[Action item A]:
Translate this sentence from the review of The Last Airbender into Spanish: "From what I’ve heard, The Last Airbender is the worst-reviewed movie of 2010."

[Passage for review]:
+++

I hope to FSM this is actually the case because, as frustrating as the next few films are bound to be, there is no other excuse for excluding Toph. On a side note, I have personally confirmed that there is no such thing as an Avatar (either one) video on Youtube that has not been dubbed over with Linkin Park or Evanescence. I also don’t think you can technically call it an “anime music video” if the “anime” was made in America and the “music” is Dane Cook’s stand-up.

In any case, I’ve got a few gripes about the movie. First the superficial stuff. For one thing, it’s kind of fucked up that they can’t even call it by its proper name (“Avatar: The Last Airbender”) on account of LOLJAMESCAMERONISADICK. And then, of course, there’s the whole race thing. I figure I should make special mention of that since it’s what’s got most of the fans’ panties in a twist. Here are the three lead characters in this part of story, Aang, Sokka and Katara, first in their cartoon forms, then again in their live-action forms.

Now…Aang’s race is debatable. In fact, most characters from the show are rather ambiguous when it comes to such things. The main way to tell which country each character is from is by looking at the color of his/her clothing. Many characters in the show appear to be white. It just baffles me (and, apparently, many other fans) that the only explicitly brown people on the show are now white and an entire nation that could pass for white is now brown. Imagine if you went to see the next Spider-Man movie and Peter’s suit was recolored purple and yellow while, for some inexplicable reason, the rest of the main cast were midgets. Neither of those things would change the characters’ personalities, but it would still give pause to anyone familiar with the franchise.

From what I’ve heard, The Last Airbender is the worst-reviewed movie of 2010. I’ve got a theory on this and the short answer is that Shyamalan tried to turn Avatar into something it isn’t. For one thing, any time you condense a long-running, episodic series into a movie, you’re going to have some issues. You’ll have to cut out 80-90% of what went on in the original story just to fit everything in without the movies coming out at LOTR length. This would be absolutely fine if it weren’t for the fact that they seem to have cut out all of the comic relief.

The comedy, as ridiculous as some most of it was, actually had a large hand in developing the characters. Despite the fact that he could demolish a city block by sneezing too hard, Aang’s lighthearted personality humanizes him. Sure, he may be the 900th reincarnation of the physical manifestation of the forces of nature, but the fact that he never seems to take anything seriously lets you know that he’s really just a regular 11-year-old kid. Compare this intro for the cartoon to this trailer for the movie. I’ve seen a couple commercials for the movie and I have yet to see Noah Ringer smile in any of them. In the first two seasons of the cartoon, Aang could hardly get through a sentence without a goofy grin on his face.

+++

[Data records]:
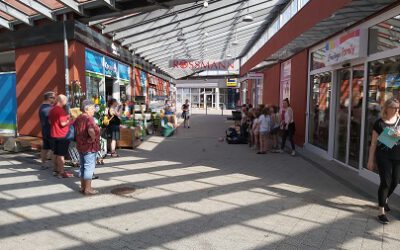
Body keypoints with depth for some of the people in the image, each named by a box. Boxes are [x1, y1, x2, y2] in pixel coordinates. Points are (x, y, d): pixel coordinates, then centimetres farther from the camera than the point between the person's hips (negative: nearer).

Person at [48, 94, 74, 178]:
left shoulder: (52, 110, 10)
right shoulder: (61, 110, -18)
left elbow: (50, 121, 18)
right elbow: (63, 123, -22)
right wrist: (70, 121, -8)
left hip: (54, 135, 9)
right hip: (62, 135, -9)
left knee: (56, 154, 16)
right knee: (61, 155, -3)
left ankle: (57, 170, 26)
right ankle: (61, 172, 2)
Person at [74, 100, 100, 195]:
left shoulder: (79, 118, 9)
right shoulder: (89, 118, -20)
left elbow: (75, 128, 27)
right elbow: (91, 130, -39)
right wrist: (93, 138, -23)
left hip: (80, 146, 9)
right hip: (90, 147, -9)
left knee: (82, 166, 16)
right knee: (89, 167, -1)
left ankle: (83, 187, 26)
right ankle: (88, 189, 5)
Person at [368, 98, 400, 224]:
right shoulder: (379, 123, -4)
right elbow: (374, 143, -1)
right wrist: (371, 160, -2)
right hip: (383, 156, -4)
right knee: (385, 182, -5)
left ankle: (385, 200, 42)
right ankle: (381, 212, 4)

+++

[Action item B]:
Tally the lines of the listing that contain the string "left", counting case, and reply with only that number.

[Response area A]:
Por lo que he oído, The Last Airbender es la película peor reseñada de 2010.

[Response area B]:
11